Written instruction: Reproduce the portion of the video-processing text starting with "a frame feature transmitter" and going on through "arbitrary video content.".

Extract to read:
---+---
Still other aspect of the present invention provides a control method of a video processing apparatus for outputting additional information to be added to a video content, comprising:

extracting a frame feature of a frame included in an arbitrary video content;

extracting a video content group having a scene formed from a series of a plurality of frames in the arbitrary video content by comparing frame features of the arbitrary video content extracted in said frame feature extracting step with frame features of other video contents, the video content group including an original video content with the scene unaltered and one or more derivative video contents with the scene altered;

extracting additional information added to the scene of the extracted video content group; and

notifying the additional information added to the video content group extracted in said additional information extracting step.

Still other aspect of the present invention provides a computer-readable storage medium storing a control program of a video processing apparatus for outputting additional information to be added to a video content, the control program causing a computer to execute the steps of:

extracting a frame feature of a frame included in an arbitrary video content;

extracting a video content group having a scene formed from a series of a plurality of frames in the arbitrary video content by comparing frame features of the arbitrary video content extracted in said frame feature extracting step with frame features of other video contents, the video content group including an original video content with the scene unaltered and one or more derivative video contents with the scene altered;

extracting additional information added to the scene of the extracted video content group; and

notifying the additional information added to the video content group extracted in said additional information extracting step.

Still other aspect of the present invention provides a video processing apparatus for adding additional information to a video content and outputting the added video content, comprising:

a frame feature extractor that extracts a frame feature of a frame included in an arbitrary video content;

a frame feature transmitter that transmits the frame feature extracted by said frame feature extractor;

an additional information receiver that receives the additional information added to a scene of a video content group from a transmission destination of the frame feature, the scene of said video content group being extracted based on frame features of a scene formed from a series of a plurality of frames of the arbitrary video content, said video content group including an original video content with the scene unaltered and one or more derivative video contents with the scene altered; and

a video content reproducing unit that reproduces the arbitrary video content with adding the additional information to the arbitrary video content.
---+---
Collected data:
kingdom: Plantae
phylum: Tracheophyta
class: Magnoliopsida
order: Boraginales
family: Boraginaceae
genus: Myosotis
---+---
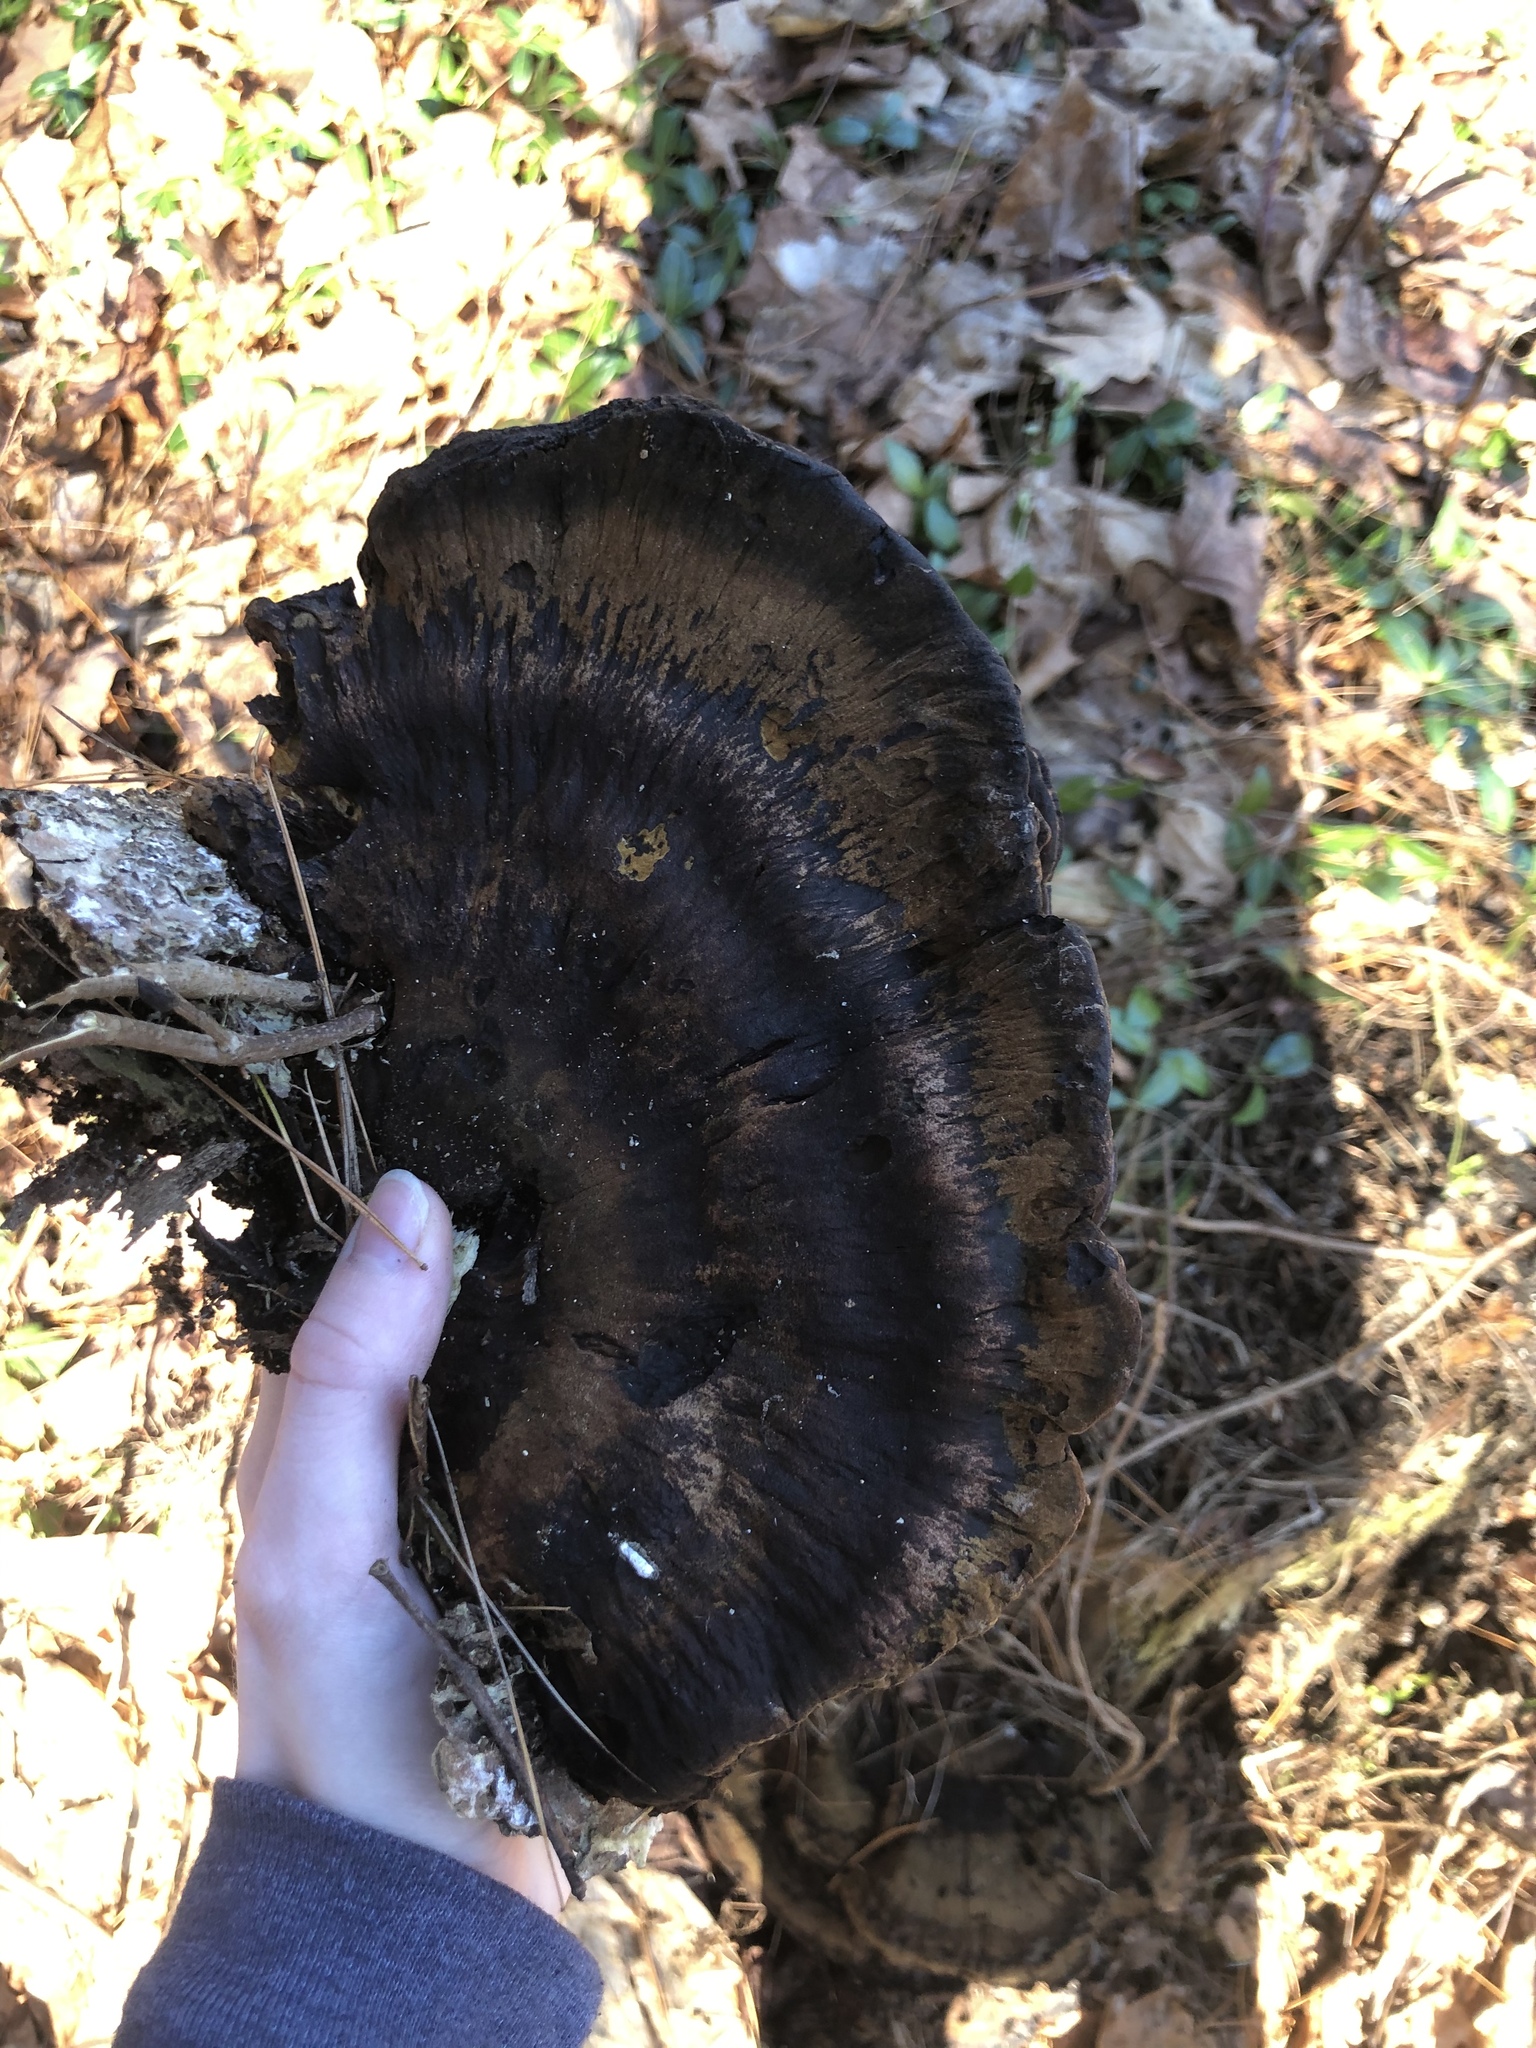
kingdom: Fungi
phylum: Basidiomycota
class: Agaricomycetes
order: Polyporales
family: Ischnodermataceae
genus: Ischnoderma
---+---
Reply:
a frame feature transmitter that transmits the frame feature extracted by said frame feature extractor;

an additional information receiver that receives the additional information added to a scene of a video content group from a transmission destination of the frame feature, the scene of said video content group being extracted based on frame features of a scene formed from a series of a plurality of frames of the arbitrary video content, said video content group including an original video content with the scene unaltered and one or more derivative video contents with the scene altered; and

a video content reproducing unit that reproduces the arbitrary video content with adding the additional information to the arbitrary video content.